Afrikaanse identiteit in diversiteit: "Whites cannot be REAL Africans whereas African Americans and African Europeans can"
6 juni 2005 Lees de reacties
In The Namibian van 3 juni 2005 schrijft H Junge in antwoord op een brief van J. Ramphaga’s aan de uitgever op 27 mei 2005: “Iemand die geboren is en leeft ergens in Afrika, en van plan is er te blijven, te werken en uiteindelijk te sterven mag geaccepteerd worden als een Afrikaan, in de breedste zin het woord.”
“This, of course, implies a commitment to a specific African community’s interests or rather to individual interests interpreted and articulated in the context of a specific African society. This would, for instance, make Johnny Clegg of Savuka fame an African, whereas it would exclude, say, Condoleeza Rice.
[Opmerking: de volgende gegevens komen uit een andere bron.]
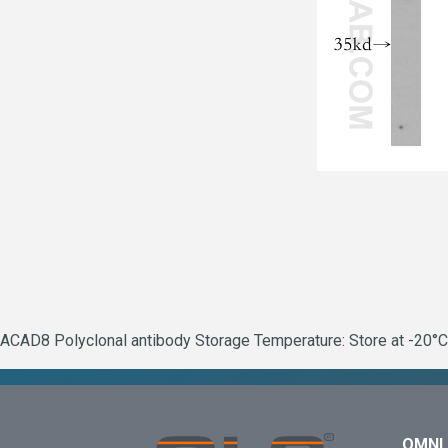
ACAD8 Polyclonal antibody Storage Temperature: Store at -20°C.
OMNI 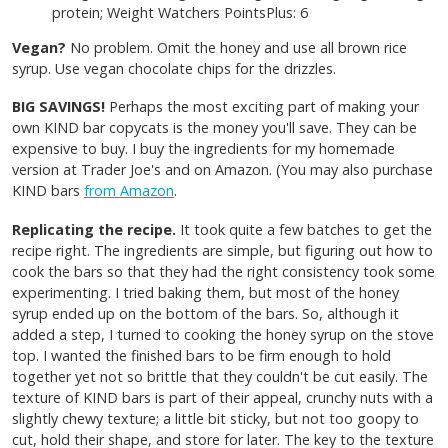
protein; Weight Watchers PointsPlus: 6
Vegan?
No problem. Omit the honey and use all brown rice
syrup. Use vegan chocolate chips for the drizzles.
BIG SAVINGS!
Perhaps the most exciting part of making your
own KIND bar copycats is the money you'll save.
They can be
expensive to buy. I buy the ingredients for my homemade
version at Trader Joe's and on Amazon. (You may also purchase
KIND bars
from Amazon
.
Replicating the recipe.
It took quite a few batches to get the
recipe right. The ingredients are simple, but figuring out how to
cook the bars so that they had the right consistency took some
experimenting. I tried baking them, but most of the honey
syrup ended up on the bottom of the bars. So, although it
added a step, I turned to cooking the honey syrup on the stove
top. I wanted the finished bars to be firm enough to hold
together yet not so brittle that they couldn't be cut easily. The
texture of KIND bars is part of their appeal, crunchy nuts with a
slightly chewy texture; a little bit sticky, but not too goopy to
cut, hold their shape, and store for later. The key to the texture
There is also a definition of being African that equates blackness and Africanness and postulates a corresponding black cultural kinship as well as brotherhood. Whites therefore cannot be REAL Africans whereas African Americans and African Europeans can. Definition No.1 may sound wishy-washy in its all-embracing fashion, but definition No. 2 has a number of questionable implications: (1) Being African is, of necessity, a rather general, even abstract concept because it relates to a continent of more linguistic, cultural and ethnic differentiation than any other continent, largely due to its seniority as the Cradle of Humankind: Africa not only offers an estimated 3 000 languages, a wide range of religions from the veneration of ancestors to Christianity and Islam, both religions with more than a millennium of African presence, but also a large variety of complexions, facial features, etc. and a long history of co-operation as well as conflict.